# [Records for this exercise]
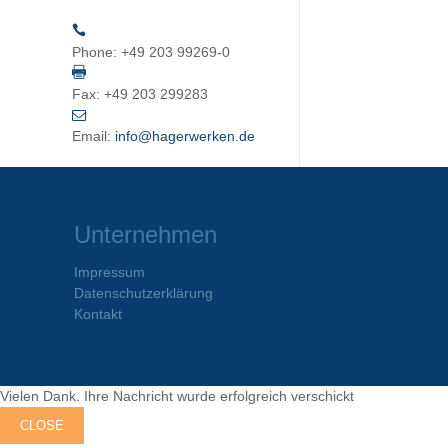
Phone:
+49 203 99269-0
Fax:
+49 203 299283
Email:
info@hagerwerken.de
Unternehmen
Impressum
Datenschutzerklärung
Kontakt
Vielen Dank. Ihre Nachricht wurde erfolgreich verschickt
CLOSE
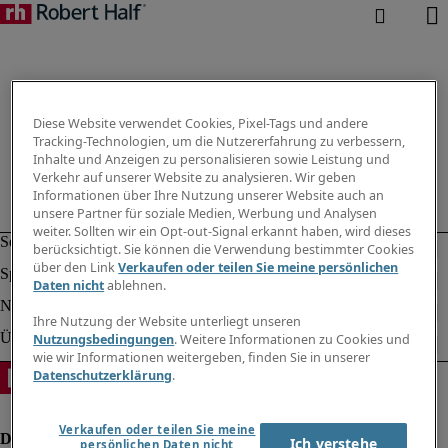
Diese Website verwendet Cookies, Pixel-Tags und andere
Tracking-Technologien, um die Nutzererfahrung zu verbessern,
Inhalte und Anzeigen zu personalisieren sowie Leistung und
Verkehr auf unserer Website zu analysieren. Wir geben
Informationen über Ihre Nutzung unserer Website auch an
unsere Partner für soziale Medien, Werbung und Analysen
weiter. Sollten wir ein Opt-out-Signal erkannt haben, wird dieses
berücksichtigt. Sie können die Verwendung bestimmter Cookies
über den Link
Verkaufen oder teilen Sie meine persönlichen
Daten nicht
ablehnen.
Ihre Nutzung der Website unterliegt unseren
Nutzungsbedingungen
. Weitere Informationen zu Cookies und
wie wir Informationen weitergeben, finden Sie in unserer
Datenschutzerklärung
.
Verkaufen oder teilen Sie meine
Ich verstehe
persönlichen Daten nicht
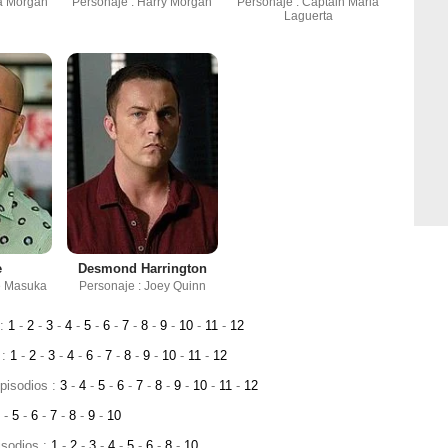
a Morgan
Personaje : Harry Morgan
Personaje : Captain Maria
Laguerta
e
Desmond Harrington
e Masuka
Personaje : Joey Quinn
 :
1
-
2
-
3
-
4
-
5
-
6
-
7
-
8
-
9
-
10
-
11
-
12
 :
1
-
2
-
3
-
4
-
6
-
7
-
8
-
9
-
10
-
11
-
12
Episodios :
3
-
4
-
5
-
6
-
7
-
8
-
9
-
10
-
11
-
12
4
-
5
-
6
-
7
-
8
-
9
-
10
isodios :
1
-
2
-
3
-
4
-
5
-
6
-
8
-
10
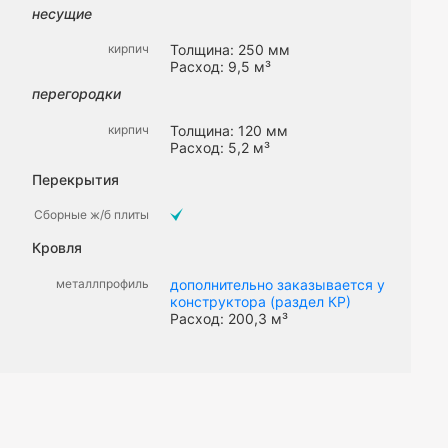
несущие
кирпич
Толщина: 250 мм
Расход: 9,5 м³
перегородки
кирпич
Толщина: 120 мм
Расход: 5,2 м³
Перекрытия
Сборные ж/б плиты
Кровля
металлпрофиль
дополнительно заказывается у
конструктора (раздел КР)
Расход: 200,3 м³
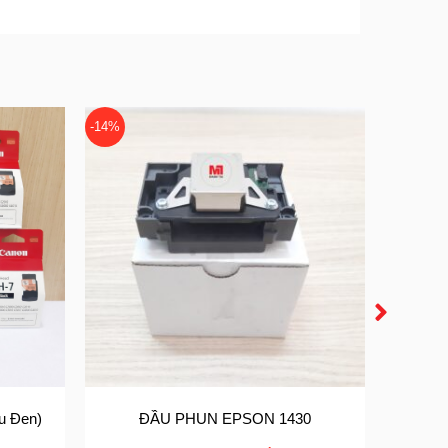
-14%
-14%
u Đen)
ĐẦU PHUN EPSON 1430
ĐẦU P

# [Problem details]
Please print exactly the lines from the line containing "Verkaufen oder teilen Sie meine persönlichen" through the end of the records above, both included, leaving out every picture.

# [Reply]
Verkaufen oder teilen Sie meine persönlichen
Daten nicht
ablehnen.
Ihre Nutzung der Website unterliegt unseren
Nutzungsbedingungen
. Weitere Informationen zu Cookies und
wie wir Informationen weitergeben, finden Sie in unserer
Datenschutzerklärung
.
Verkaufen oder teilen Sie meine
Ich verstehe
persönlichen Daten nicht
a Morgan
Personaje : Harry Morgan
Personaje : Captain Maria
Laguerta
e
Desmond Harrington
e Masuka
Personaje : Joey Quinn
 :
1
-
2
-
3
-
4
-
5
-
6
-
7
-
8
-
9
-
10
-
11
-
12
 :
1
-
2
-
3
-
4
-
6
-
7
-
8
-
9
-
10
-
11
-
12
Episodios :
3
-
4
-
5
-
6
-
7
-
8
-
9
-
10
-
11
-
12
4
-
5
-
6
-
7
-
8
-
9
-
10
isodios :
1
-
2
-
3
-
4
-
5
-
6
-
8
-
10
несущие
кирпич
Толщина: 250 мм
Расход: 9,5 м³
перегородки
кирпич
Толщина: 120 мм
Расход: 5,2 м³
Перекрытия
Сборные ж/б плиты
Кровля
металлпрофиль
дополнительно заказывается у
конструктора (раздел КР)
Расход: 200,3 м³
-14%
-14%
u Đen)
ĐẦU PHUN EPSON 1430
ĐẦU P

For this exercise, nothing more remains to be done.